W nocy rozpoczął się alarm na polskim niebie. Myśliwce NATO poderwały się do lotu po rosyjskich atakach na Ukrainę.

Fot. Shutterstock / Warszawa w Pigułce
W nocy z 4 na 5 października Dowództwo Operacyjne Sił Zbrojnych ogłosiło alarm. Powód był poważny — Federacja Rosyjska ponownie przeprowadziła zmasowane uderzenia rakietowe na cele znajdujące się na terytorium Ukrainy. W odpowiedzi w polskiej przestrzeni powietrznej rozpoczęły intensywne działania polskie i sojusznicze samoloty, w tym maszyny NATO.
Gotowość bojowa i wsparcie sojuszników
Jak poinformowało Dowództwo Operacyjne RSZ, w nocy włączono wszystkie niezbędne procedury bezpieczeństwa.

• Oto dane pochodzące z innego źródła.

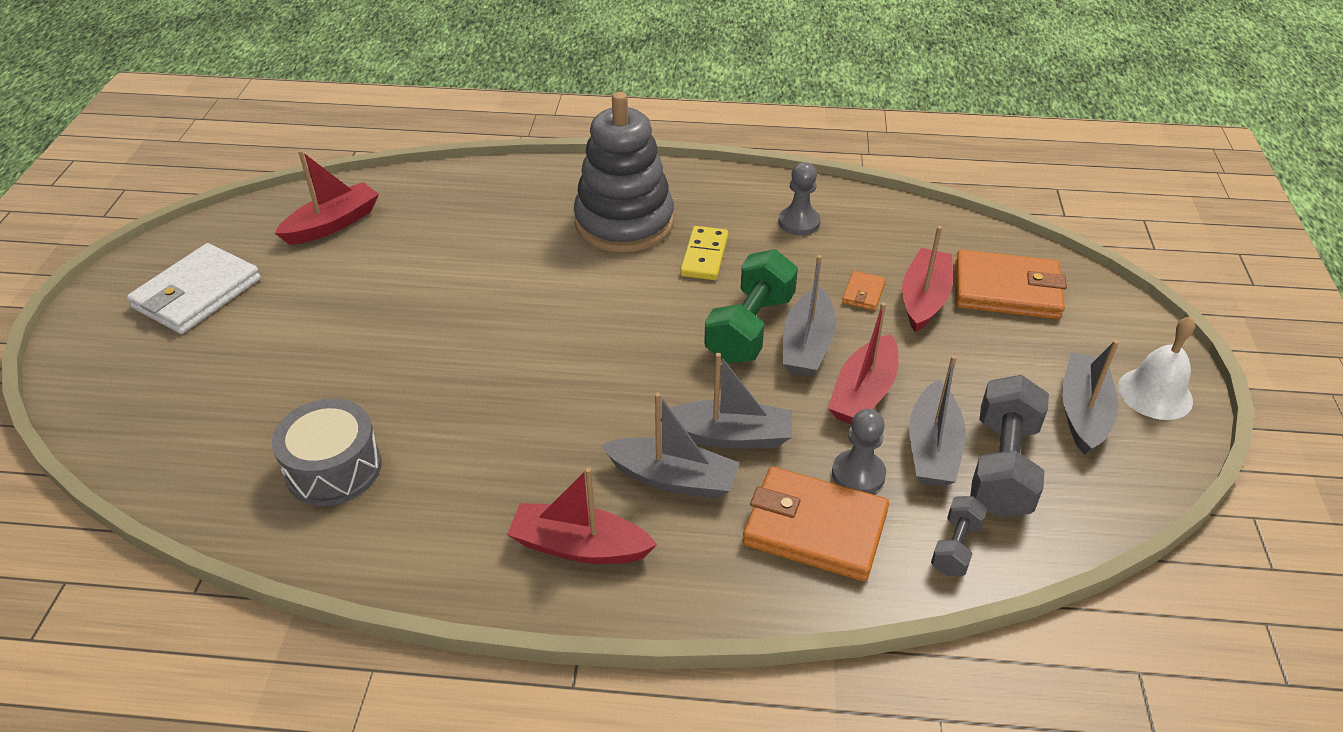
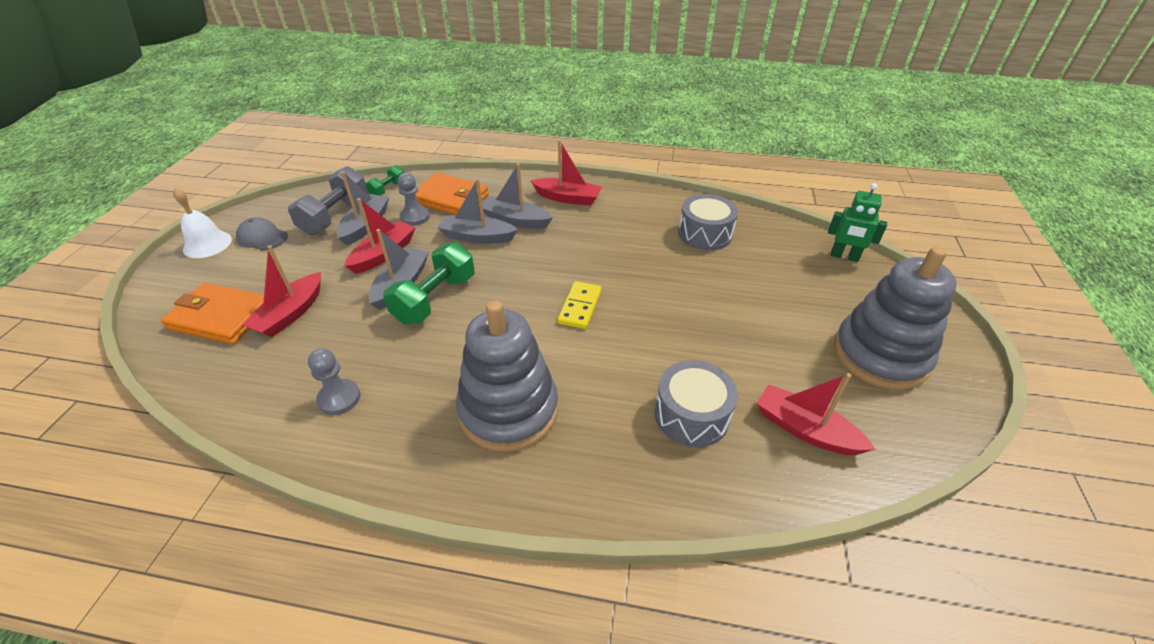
camera: 175 degrees left, 0 degrees up
(122, 435) = (844, 256): none -> green robot
(197, 293) = (880, 355): white wallet -> grey stacking toy
(333, 224) = (805, 429): red boat -> red boat turned 75 degrees clockwise
(440, 228) = (691, 415): none -> grey drum
(704, 256) = (445, 365): yellow domino -> yellow domino (580, 307)
(863, 293) = (333, 321): orange wallet -> none
(955, 547) = (388, 189): grey dumbbell -> green dumbbell
(1083, 412) = (262, 237): grey boat -> grey cap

W powietrze poderwano myśliwce zarówno polskie, jak i należące do sojuszników. Wśród nich znalazły się także holenderskie F-35, które tej nocy wspierały działania nad Polską w ramach NATO.
Jednocześnie naziemne systemy obrony powietrznej oraz stacje radiolokacyjne osiągnęły stan najwyższej gotowości. Celem było monitorowanie sytuacji i zabezpieczenie polskiej przestrzeni powietrznej przed ewentualnymi naruszeniami.
Sytuacja opanowana
Po kilku godzinach intensywnego czuwania Dowództwo Operacyjne poinformowało o zakończeniu działań lotniczych. Rosja wstrzymała ataki, a przestrzeń powietrzna nad Polską pozostała nienaruszona.
– Dziękujemy za wsparcie NATO AIRCOM oraz Królewskim Siłom Powietrznym Holandii, których myśliwce F-35 pomagały tej nocy zapewnić bezpieczeństwo na polskim niebie – przekazało Dowództwo.
Systemy obrony powietrznej i rozpoznania wróciły do standardowego trybu pracy, a polskie wojsko pozostaje w gotowości do natychmiastowej reakcji w razie zagrożenia.
Polska armia działa zgodnie z procedurami, a każda taka nocna mobilizacja to część prewencyjnego systemu reagowania NATO. Oznacza to, iż bezpieczeństwo naszego nieba i granic jest stale monitorowane – nie tylko przez polskie służby, ale przez cały sojusz.